◆ What this task involves ◆
Please give the entries below as a Markdown table with two columns, Row and Line, where Row is the line's number and Line is its text. Leave out any blank lines.

Extracted data entries:
** BEGIN **

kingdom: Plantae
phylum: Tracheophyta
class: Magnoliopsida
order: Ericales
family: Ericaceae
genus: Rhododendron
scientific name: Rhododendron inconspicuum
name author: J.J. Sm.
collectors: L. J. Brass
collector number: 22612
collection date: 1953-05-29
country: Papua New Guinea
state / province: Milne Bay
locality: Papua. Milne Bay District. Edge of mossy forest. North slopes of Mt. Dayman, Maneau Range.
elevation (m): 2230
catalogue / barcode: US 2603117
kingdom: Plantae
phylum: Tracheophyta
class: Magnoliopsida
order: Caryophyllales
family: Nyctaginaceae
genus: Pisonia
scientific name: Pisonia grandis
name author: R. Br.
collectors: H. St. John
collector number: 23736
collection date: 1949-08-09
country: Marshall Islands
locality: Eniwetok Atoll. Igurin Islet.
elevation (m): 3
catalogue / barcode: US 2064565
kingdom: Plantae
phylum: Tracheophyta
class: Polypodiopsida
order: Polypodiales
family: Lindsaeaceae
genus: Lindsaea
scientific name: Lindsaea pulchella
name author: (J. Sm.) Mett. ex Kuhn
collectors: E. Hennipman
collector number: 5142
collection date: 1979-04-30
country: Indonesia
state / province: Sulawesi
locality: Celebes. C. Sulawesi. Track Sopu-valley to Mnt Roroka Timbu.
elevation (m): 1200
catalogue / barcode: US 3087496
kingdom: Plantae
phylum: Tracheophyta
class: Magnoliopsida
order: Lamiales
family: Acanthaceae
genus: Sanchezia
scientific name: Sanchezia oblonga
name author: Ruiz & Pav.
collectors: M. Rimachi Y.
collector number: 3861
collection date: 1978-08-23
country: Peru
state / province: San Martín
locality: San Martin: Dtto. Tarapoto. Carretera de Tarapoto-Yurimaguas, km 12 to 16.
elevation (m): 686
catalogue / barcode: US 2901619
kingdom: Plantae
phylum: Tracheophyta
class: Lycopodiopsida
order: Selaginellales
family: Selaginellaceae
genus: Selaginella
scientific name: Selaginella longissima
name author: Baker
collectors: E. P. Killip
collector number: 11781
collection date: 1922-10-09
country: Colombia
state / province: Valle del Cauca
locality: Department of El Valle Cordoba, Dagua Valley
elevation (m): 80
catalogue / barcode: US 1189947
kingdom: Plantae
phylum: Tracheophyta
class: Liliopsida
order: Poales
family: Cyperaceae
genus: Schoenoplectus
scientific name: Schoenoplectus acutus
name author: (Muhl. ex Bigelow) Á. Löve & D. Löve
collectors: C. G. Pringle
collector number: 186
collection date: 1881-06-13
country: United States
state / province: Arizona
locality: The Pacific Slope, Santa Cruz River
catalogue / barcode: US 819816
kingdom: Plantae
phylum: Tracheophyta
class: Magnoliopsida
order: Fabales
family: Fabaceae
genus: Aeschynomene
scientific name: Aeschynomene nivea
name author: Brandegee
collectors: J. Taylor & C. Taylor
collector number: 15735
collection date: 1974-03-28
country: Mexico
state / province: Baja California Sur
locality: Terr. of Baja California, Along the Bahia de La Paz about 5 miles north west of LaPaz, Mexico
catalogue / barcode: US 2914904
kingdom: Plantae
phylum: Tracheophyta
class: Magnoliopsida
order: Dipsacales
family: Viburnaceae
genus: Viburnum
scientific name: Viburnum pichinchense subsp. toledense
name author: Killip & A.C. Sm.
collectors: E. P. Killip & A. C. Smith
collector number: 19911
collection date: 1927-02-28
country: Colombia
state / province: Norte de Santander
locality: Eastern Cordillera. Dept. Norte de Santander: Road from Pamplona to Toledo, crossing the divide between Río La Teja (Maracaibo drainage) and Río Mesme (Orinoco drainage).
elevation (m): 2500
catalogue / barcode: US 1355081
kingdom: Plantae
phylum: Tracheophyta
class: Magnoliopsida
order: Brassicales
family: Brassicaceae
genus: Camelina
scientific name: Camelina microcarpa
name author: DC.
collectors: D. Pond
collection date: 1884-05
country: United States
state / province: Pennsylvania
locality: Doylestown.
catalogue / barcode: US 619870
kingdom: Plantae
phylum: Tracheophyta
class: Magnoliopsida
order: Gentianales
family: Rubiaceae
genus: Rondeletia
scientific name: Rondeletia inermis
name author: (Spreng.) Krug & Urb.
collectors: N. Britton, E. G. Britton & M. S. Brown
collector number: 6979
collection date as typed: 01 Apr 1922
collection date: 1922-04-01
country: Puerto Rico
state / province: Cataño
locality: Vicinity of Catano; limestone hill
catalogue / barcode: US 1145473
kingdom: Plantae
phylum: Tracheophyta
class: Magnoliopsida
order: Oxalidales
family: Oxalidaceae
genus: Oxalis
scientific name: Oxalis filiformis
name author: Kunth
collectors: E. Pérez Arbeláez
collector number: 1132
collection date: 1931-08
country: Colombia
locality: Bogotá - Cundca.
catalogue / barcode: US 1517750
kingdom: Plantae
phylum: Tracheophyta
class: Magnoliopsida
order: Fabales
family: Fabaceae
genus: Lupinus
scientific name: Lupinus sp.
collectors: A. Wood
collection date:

** END **

◆ Answer to this exercise ◆
| Row | Line |
|---|---|
| 1 | kingdom: Plantae |
| 2 | phylum: Tracheophyta |
| 3 | class: Magnoliopsida |
| 4 | order: Ericales |
| 5 | family: Ericaceae |
| 6 | genus: Rhododendron |
| 7 | scientific name: Rhododendron inconspicuum |
| 8 | name author: J.J. Sm. |
| 9 | collectors: L. J. Brass |
| 10 | collector number: 22612 |
| 11 | collection date: 1953-05-29 |
| 12 | country: Papua New Guinea |
| 13 | state / province: Milne Bay |
| 14 | locality: Papua. Milne Bay District. Edge of mossy forest. North slopes of Mt. Dayman, Maneau Range. |
| 15 | elevation (m): 2230 |
| 16 | catalogue / barcode: US 2603117 |
| 17 | kingdom: Plantae |
| 18 | phylum: Tracheophyta |
| 19 | class: Magnoliopsida |
| 20 | order: Caryophyllales |
| 21 | family: Nyctaginaceae |
| 22 | genus: Pisonia |
| 23 | scientific name: Pisonia grandis |
| 24 | name author: R. Br. |
| 25 | collectors: H. St. John |
| 26 | collector number: 23736 |
| 27 | collection date: 1949-08-09 |
| 28 | country: Marshall Islands |
| 29 | locality: Eniwetok Atoll. Igurin Islet. |
| 30 | elevation (m): 3 |
| 31 | catalogue / barcode: US 2064565 |
| 32 | kingdom: Plantae |
| 33 | phylum: Tracheophyta |
| 34 | class: Polypodiopsida |
| 35 | order: Polypodiales |
| 36 | family: Lindsaeaceae |
| 37 | genus: Lindsaea |
| 38 | scientific name: Lindsaea pulchella |
| 39 | name author: (J. Sm.) Mett. ex Kuhn |
| 40 | collectors: E. Hennipman |
| 41 | collector number: 5142 |
| 42 | collection date: 1979-04-30 |
| 43 | country: Indonesia |
| 44 | state / province: Sulawesi |
| 45 | locality: Celebes. C. Sulawesi. Track Sopu-valley to Mnt Roroka Timbu. |
| 46 | elevation (m): 1200 |
| 47 | catalogue / barcode: US 3087496 |
| 48 | kingdom: Plantae |
| 49 | phylum: Tracheophyta |
| 50 | class: Magnoliopsida |
| 51 | order: Lamiales |
| 52 | family: Acanthaceae |
| 53 | genus: Sanchezia |
| 54 | scientific name: Sanchezia oblonga |
| 55 | name author: Ruiz & Pav. |
| 56 | collectors: M. Rimachi Y. |
| 57 | collector number: 3861 |
| 58 | collection date: 1978-08-23 |
| 59 | country: Peru |
| 60 | state / province: San Martín |
| 61 | locality: San Martin: Dtto. Tarapoto. Carretera de Tarapoto-Yurimaguas, km 12 to 16. |
| 62 | elevation (m): 686 |
| 63 | catalogue / barcode: US 2901619 |
| 64 | kingdom: Plantae |
| 65 | phylum: Tracheophyta |
| 66 | class: Lycopodiopsida |
| 67 | order: Selaginellales |
| 68 | family: Selaginellaceae |
| 69 | genus: Selaginella |
| 70 | scientific name: Selaginella longissima |
| 71 | name author: Baker |
| 72 | collectors: E. P. Killip |
| 73 | collector number: 11781 |
| 74 | collection date: 1922-10-09 |
| 75 | country: Colombia |
| 76 | state / province: Valle del Cauca |
| 77 | locality: Department of El Valle Cordoba, Dagua Valley |
| 78 | elevation (m): 80 |
| 79 | catalogue / barcode: US 1189947 |
| 80 | kingdom: Plantae |
| 81 | phylum: Tracheophyta |
| 82 | class: Liliopsida |
| 83 | order: Poales |
| 84 | family: Cyperaceae |
| 85 | genus: Schoenoplectus |
| 86 | scientific name: Schoenoplectus acutus |
| 87 | name author: (Muhl. ex Bigelow) Á. Löve & D. Löve |
| 88 | collectors: C. G. Pringle |
| 89 | collector number: 186 |
| 90 | collection date: 1881-06-13 |
| 91 | country: United States |
| 92 | state / province: Arizona |
| 93 | locality: The Pacific Slope, Santa Cruz River |
| 94 | catalogue / barcode: US 819816 |
| 95 | kingdom: Plantae |
| 96 | phylum: Tracheophyta |
| 97 | class: Magnoliopsida |
| 98 | order: Fabales |
| 99 | family: Fabaceae |
| 100 | genus: Aeschynomene |
| 101 | scientific name: Aeschynomene nivea |
| 102 | name author: Brandegee |
| 103 | collectors: J. Taylor & C. Taylor |
| 104 | collector number: 15735 |
| 105 | collection date: 1974-03-28 |
| 106 | country: Mexico |
| 107 | state / province: Baja California Sur |
| 108 | locality: Terr. of Baja California, Along the Bahia de La Paz about 5 miles north west of LaPaz, Mexico |
| 109 | catalogue / barcode: US 2914904 |
| 110 | kingdom: Plantae |
| 111 | phylum: Tracheophyta |
| 112 | class: Magnoliopsida |
| 113 | order: Dipsacales |
| 114 | family: Viburnaceae |
| 115 | genus: Viburnum |
| 116 | scientific name: Viburnum pichinchense subsp. toledense |
| 117 | name author: Killip & A.C. Sm. |
| 118 | collectors: E. P. Killip & A. C. Smith |
| 119 | collector number: 19911 |
| 120 | collection date: 1927-02-28 |
| 121 | country: Colombia |
| 122 | state / province: Norte de Santander |
| 123 | locality: Eastern Cordillera. Dept. Norte de Santander: Road from Pamplona to Toledo, crossing the divide between Río La Teja (Maracaibo drainage) and Río Mesme (Orinoco drainage). |
| 124 | elevation (m): 2500 |
| 125 | catalogue / barcode: US 1355081 |
| 126 | kingdom: Plantae |
| 127 | phylum: Tracheophyta |
| 128 | class: Magnoliopsida |
| 129 | order: Brassicales |
| 130 | family: Brassicaceae |
| 131 | genus: Camelina |
| 132 | scientific name: Camelina microcarpa |
| 133 | name author: DC. |
| 134 | collectors: D. Pond |
| 135 | collection date: 1884-05 |
| 136 | country: United States |
| 137 | state / province: Pennsylvania |
| 138 | locality: Doylestown. |
| 139 | catalogue / barcode: US 619870 |
| 140 | kingdom: Plantae |
| 141 | phylum: Tracheophyta |
| 142 | class: Magnoliopsida |
| 143 | order: Gentianales |
| 144 | family: Rubiaceae |
| 145 | genus: Rondeletia |
| 146 | scientific name: Rondeletia inermis |
| 147 | name author: (Spreng.) Krug & Urb. |
| 148 | collectors: N. Britton, E. G. Britton & M. S. Brown |
| 149 | collector number: 6979 |
| 150 | collection date as typed: 01 Apr 1922 |
| 151 | collection date: 1922-04-01 |
| 152 | country: Puerto Rico |
| 153 | state / province: Cataño |
| 154 | locality: Vicinity of Catano; limestone hill |
| 155 | catalogue / barcode: US 1145473 |
| 156 | kingdom: Plantae |
| 157 | phylum: Tracheophyta |
| 158 | class: Magnoliopsida |
| 159 | order: Oxalidales |
| 160 | family: Oxalidaceae |
| 161 | genus: Oxalis |
| 162 | scientific name: Oxalis filiformis |
| 163 | name author: Kunth |
| 164 | collectors: E. Pérez Arbeláez |
| 165 | collector number: 1132 |
| 166 | collection date: 1931-08 |
| 167 | country: Colombia |
| 168 | locality: Bogotá - Cundca. |
| 169 | catalogue / barcode: US 1517750 |
| 170 | kingdom: Plantae |
| 171 | phylum: Tracheophyta |
| 172 | class: Magnoliopsida |
| 173 | order: Fabales |
| 174 | family: Fabaceae |
| 175 | genus: Lupinus |
| 176 | scientific name: Lupinus sp. |
| 177 | collectors: A. Wood |
| 178 | collection date: |